Fuga da civilização
Não sei se chega a ser um anseio inerente a todas as pessoas, pelo menos em algum momento de suas vidas, mas às vezes o que mais se quer é estar bem longe de tudo que lembre civilização. Este é o desejo que move Christopher McCandless, um jovem que, cansado da vida que levava e de todo o seu significado, abandona tudo em busca de um isolamento completo.
Inspirado em uma história verídica que se passou nos Estados Unidos em 1990 e virou o livro “Na Natureza Selvagem” (1997), de Jon Krakauer, o filme de mesmo nome (lançado em 2007) é o que se pode chamar de obra filosófica. Não por fazer referências a filósofos ou à história do pensamento, mas por estar focado na inquietude essencial que faz uma pessoa querer rever a sua própria vida e reaprender a ver o mundo.

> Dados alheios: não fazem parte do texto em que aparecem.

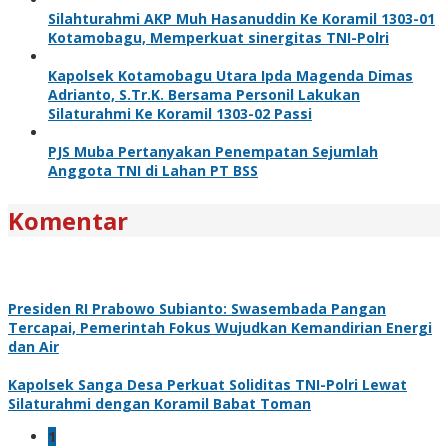
Silahturahmi AKP Muh Hasanuddin Ke Koramil 1303-01
Kotamobagu, Memperkuat sinergitas TNI-Polri
Kapolsek Kotamobagu Utara Ipda Magenda Dimas
Adrianto, S.Tr.K. Bersama Personil Lakukan
Silaturahmi Ke Koramil 1303-02 Passi
PJS Muba Pertanyakan Penempatan Sejumlah
Anggota TNI di Lahan PT BSS
Komentar
Presiden RI Prabowo Subianto: Swasembada Pangan
Tercapai, Pemerintah Fokus Wujudkan Kemandirian Energi
dan Air
Kapolsek Sanga Desa Perkuat Soliditas TNI-Polri Lewat
Silaturahmi dengan Koramil Babat Toman
1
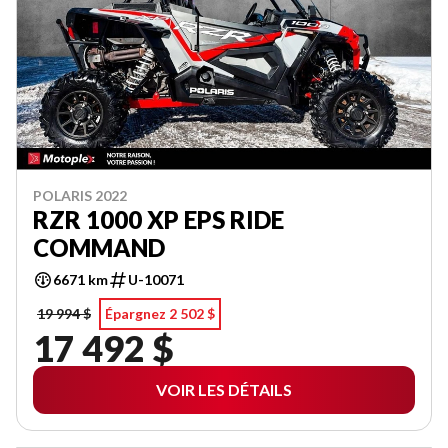
POLARIS 2022
RZR 1000 XP EPS RIDE
COMMAND
6671 km
U-10071
19 994 $
Épargnez 2 502 $
17 492 $
VOIR LES DÉTAILS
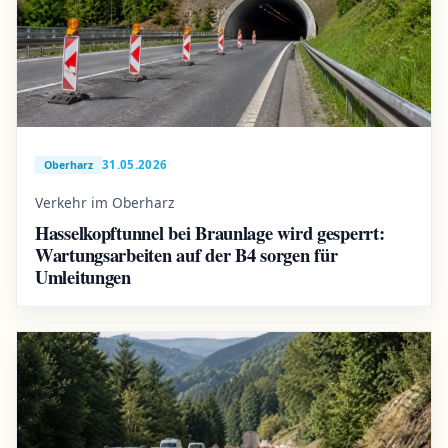
31.05.2026
Oberharz
Verkehr im Oberharz
Hasselkopftunnel bei Braunlage wird gesperrt:
Wartungsarbeiten auf der B4 sorgen für
Umleitungen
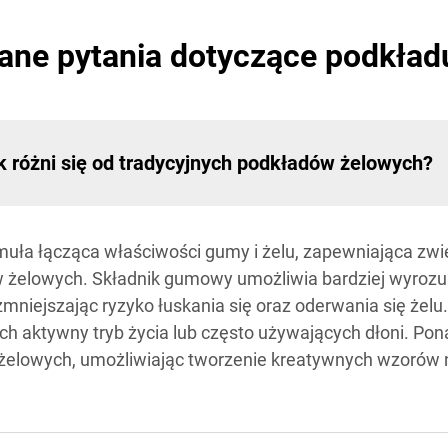
ane pytania dotyczące podkła
k różni się od tradycyjnych podkładów żelowych?
muła łącząca właściwości gumy i żelu, zapewniająca zwi
 żelowych. Składnik gumowy umożliwia bardziej wyroz
zmniejszając ryzyko łuskania się oraz oderwania się żelu
ch aktywny tryb życia lub często używających dłoni. Pon
żelowych, umożliwiając tworzenie kreatywnych wzorów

Roteirizado e dirigido pelo ator Sean Penn, “Na Natureza Selvagem” prende a atenção não apenas pela trama instigante que envolve as escolhas de Chris McCandless (interpretado por Emile Hirsch), mas também pela belíssima fotografia e ótima trilha sonora (leia-se Eddie Vedder, ex-vocalista da banda Pearl Jam). Uma combinação balanceada que dá o tom certo entre leveza e melancolia, nostalgia e esperança – elementos presentes o tempo inteiro na obra.
Quando o recém-formado em Direito resolve dar um rumo totalmente diferente ao que seus pais tinham planejado para sua vida, ele radicaliza e assume completamente as rédeas do seu destino. Não se trata de um filme sobre rebeldia sem causa ou sobre alguém perdido, ainda que possa ser interpretado assim. Ele apenas conta os passos dados durante dois anos por um jovem surpreendentemente maduro, consciente do que queria deixar para trás e do que pretendia encontrar numa estrada ainda por construir.

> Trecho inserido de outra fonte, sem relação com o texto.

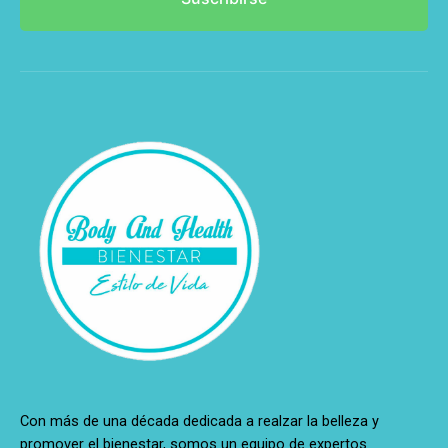
Con más de una década dedicada a realzar la belleza y
promover el bienestar, somos un equipo de expertos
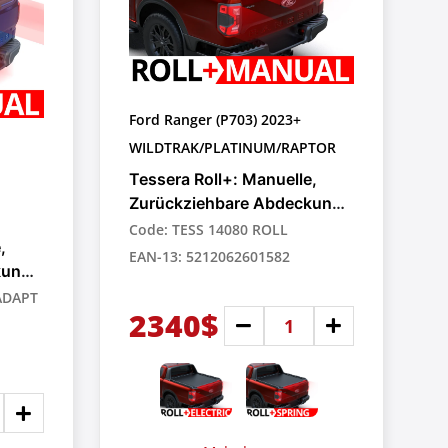
Ford Ranger (P703) 2023+
WILDTRAK/PLATINUM/RAPTOR
Tessera Roll+: Manuelle,
Zurückziehbare Abdeckung
für Pick-up-Trucks
Code: TESS 14080 ROLL
,
EAN-13: 5212062601582
kung
 ADAPT
2340$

Obviamente, ninguém que decide fazer o que fez McCandless está isento de ter sido impulsionado por forças externas ou mesmo por feridas internas. Embora leve e genuinamente marcado pelo bom comportamento, o jovem aventureiro é alguém que deseja intensamente fugir da civilização e, por isto mesmo, de si.
A sua meta é chegar ao Alasca, onde espera travar um encontro com a natureza selvagem, muito provavelmente para entender seus próprios sentimentos e os sentimentos por sua família, pela humanidade. Nada disto é feito de forma amarga ou trágica, como talvez quem não tenha visto o filme possa imaginar. Simplesmente, aquele rapaz sente que precisa dar vazão às inquietações arquivadas por tantos anos a fio em comportado silêncio. Ele decide que é hora de ficar radicalmente sozinho para processar dúvidas e certezas.
“Na Natureza Selvagem” é daqueles filmes que dão muito pano pra manga em qualquer debate com vertente existencial. Se fosse levado para o âmbito acadêmico, daria um bom material de estudo com fins filosóficos, sociológicos, psicológicos, entre outras áreas de humanas. Já estou ávido para assisti-lo novamente, desta vez para me ater a detalhes do enredo, às citações de obras da literatura mundial (fascínio de Chris McCandless), às paisagens estonteantes e à trilha sonora que tão bem emoldura as muitas andanças da personagem.
Contrariando o próprio título que dei a este texto, não acho de verdade que aquele jovem queria fugir da civilização. Ele precisava apenas de uma perspectiva radical para retomar o fio da própria meada e perceber o quanto ele estava impregnado de emoções genuinamente humanas.